Rubin v. Green, 4 Cal. 4th 1187
In this very important California Supreme Court case for the mobile home park industry, the court concluded that a park owner who is sued in a failure to maintain lawsuit cannot turnaround and sue the tenants and the tenants’ lawyers who are suing him for unlawful solicitation of other tenants to join the lawsuit.

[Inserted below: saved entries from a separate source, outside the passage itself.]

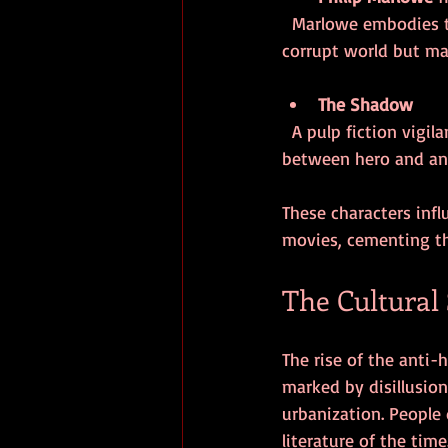
  Marlowe embodies the hard-boiled detective with a strong personal code. He operates in a 
corrupt world but ma
The Shadow
  A pulp fiction vigilante who uses fear and cunning to fight crime, often blurring the line 
between hero and ant
These characters infl
movies, cementing the
The Cultural 
The rise of the anti-
marked by disillusion
urbanization. People 
literature of the time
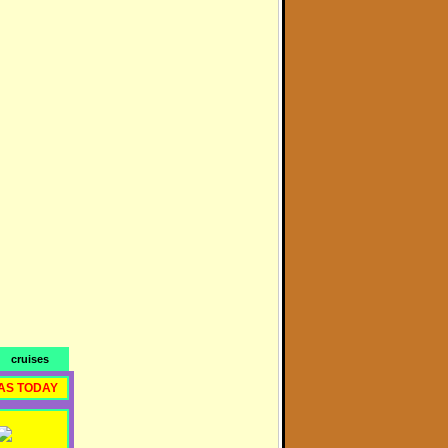
cruises
AS TODAY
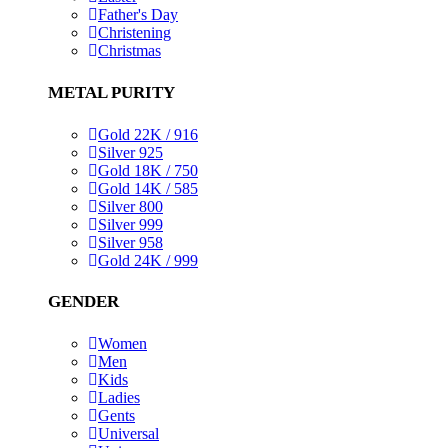
Father's Day
Christening
Christmas
METAL PURITY
Gold 22K / 916
Silver 925
Gold 18K / 750
Gold 14K / 585
Silver 800
Silver 999
Silver 958
Gold 24K / 999
GENDER
Women
Men
Kids
Ladies
Gents
Universal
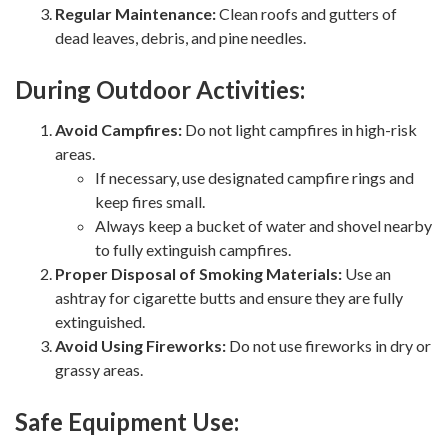
Regular Maintenance:
Clean roofs and gutters of
dead leaves, debris, and pine needles.
During Outdoor Activities:
Avoid Campfires:
Do not light campfires in high-risk
areas.
If necessary, use designated campfire rings and
keep fires small.
Always keep a bucket of water and shovel nearby
to fully extinguish campfires.
Proper Disposal of Smoking Materials:
Use an
ashtray for cigarette butts and ensure they are fully
extinguished.
Avoid Using Fireworks:
Do not use fireworks in dry or
grassy areas.
Safe Equipment Use:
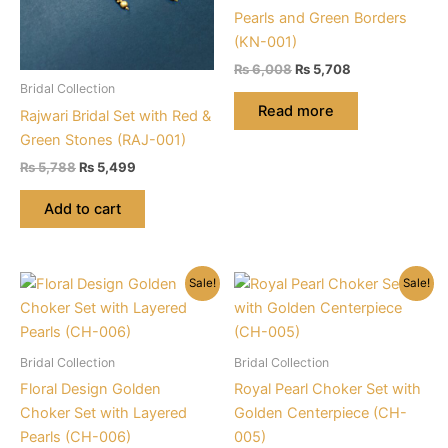
Pearls and Green Borders
(KN-001)
Original
Current
₨
6,008
₨
5,708
price
price
Bridal Collection
was:
is:
Read more
Rajwari Bridal Set with Red &
₨ 6,008.
₨ 5,708.
Green Stones (RAJ-001)
Original
Current
₨
5,788
₨
5,499
price
price
was:
is:
Add to cart
₨ 5,788.
₨ 5,499.
Sale!
Sale!
Bridal Collection
Bridal Collection
Floral Design Golden
Royal Pearl Choker Set with
Choker Set with Layered
Golden Centerpiece (CH-
Pearls (CH-006)
005)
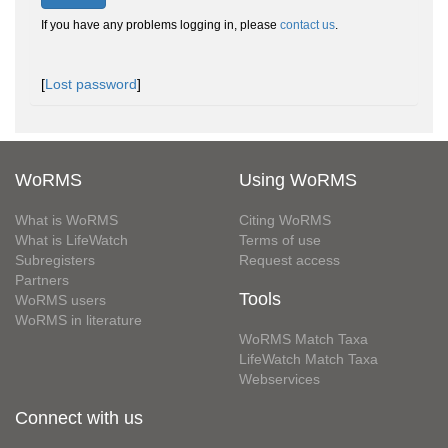
If you have any problems logging in, please
contact us
.
[
Lost password
]
WoRMS
Using WoRMS
What is WoRMS
Citing WoRMS
What is LifeWatch
Terms of use
Subregisters
Request access
Partners
Tools
WoRMS users
WoRMS in literature
WoRMS Match Taxa
LifeWatch Match Taxa
Webservices
Connect with us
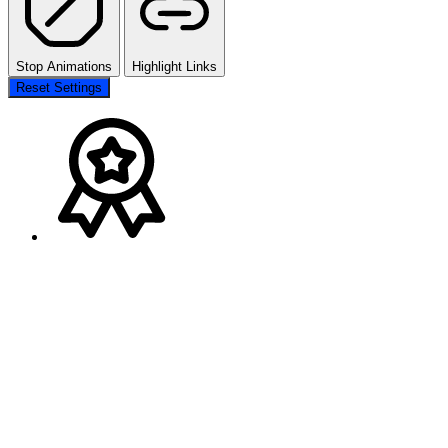
Stop Animations
Highlight Links
Reset Settings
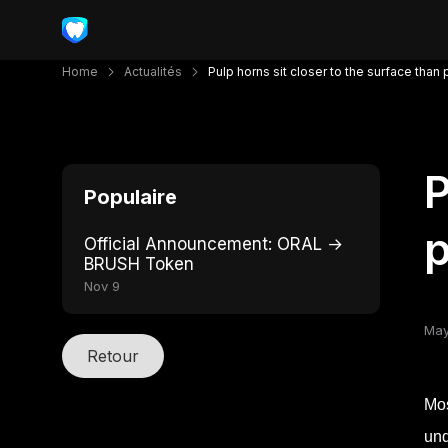
Home
Actualités
Pulp horns sit closer to the surface than
P
Populaire
p
Official Announcement: ORAL →
BRUSH Token
Nov 9
May
Retour
Mos
und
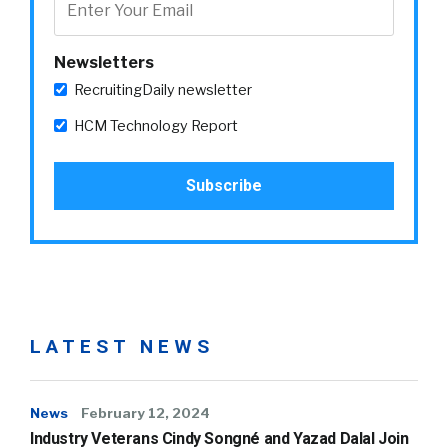
Newsletters
RecruitingDaily newsletter
HCM Technology Report
LATEST NEWS
News
February 12, 2024
Industry Veterans Cindy Songné and Yazad Dalal Join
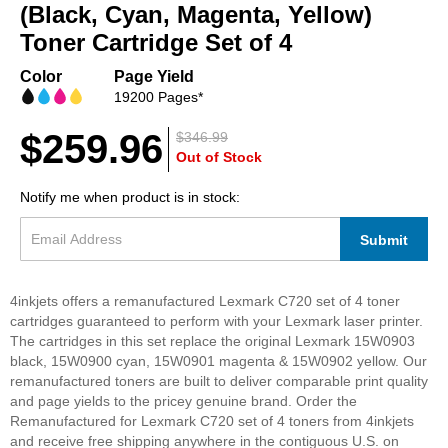
beginning
(Black, Cyan, Magenta, Yellow)
of
Toner Cartridge Set of 4
the
images
Color
Page Yield
gallery
19200 Pages*
$259.96
$346.99
Out of Stock
Notify me when product is in stock:
Submit
4inkjets offers a remanufactured Lexmark C720 set of 4 toner
cartridges guaranteed to perform with your Lexmark laser printer.
The cartridges in this set replace the original Lexmark 15W0903
black, 15W0900 cyan, 15W0901 magenta & 15W0902 yellow. Our
remanufactured toners are built to deliver comparable print quality
and page yields to the pricey genuine brand. Order the
Remanufactured for Lexmark C720 set of 4 toners from 4inkjets
and receive free shipping anywhere in the contiguous U.S. on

One would think that is a loss. However, in this case Mr. Coldren, who filed as “amicus” for this client, the Western Manufactured Home Community Owners Association WMA, established the law that while the aggrieved park owner cannot sue, and Association can sustain a lawsuit against the lawyer for unfair business practices, since the WMA is not a party in the underlying mobile home park failure to maintain lawsuit. An important tool for park owners.

 IN A CATEGORY OF ITS OWN
Rosales v. Huntington-By-The-Sea Mobilehome Park, etc. et al, 240 Cal.
Mr. Coldren represented a park owner who had been sued over its age restriction for their park occupancy. Mr. Coldren and his client won both in the trial court and again in the Court of Appeal. The court found that the MRL creates an exception to the California Act that mobile home parks are a form of housing that is “sui generis” (Latin for roughly ‘in a category of its own’).

RENT INCREASE
Natter v. Palm Desert Rent Review Com, 190 Cal. App. 3d 994
In this important mobile home park case, Mr. Coldren established the principle that in a rent control discretionary rent increase request based upon “maintenance of net operating income,” the rent review board is required to “annualize” base year numbers, magnifying the awarded rent increase in this case by 200%. The theory of “maintenance of net operating income” provides that a park owner is entitled to maintain his or her net operating income as it stood at the time the rent control law was adopted, adjusted to present by inflation. In this case, the park owner instituted a rent increase in the last three months of the base year, and the rent review board and the trial court refused to impute that higher rent in calculating the full 12 months of the base year. The Court of Appeal and Mr. Coldren set them straight, and the rent increase was awarded.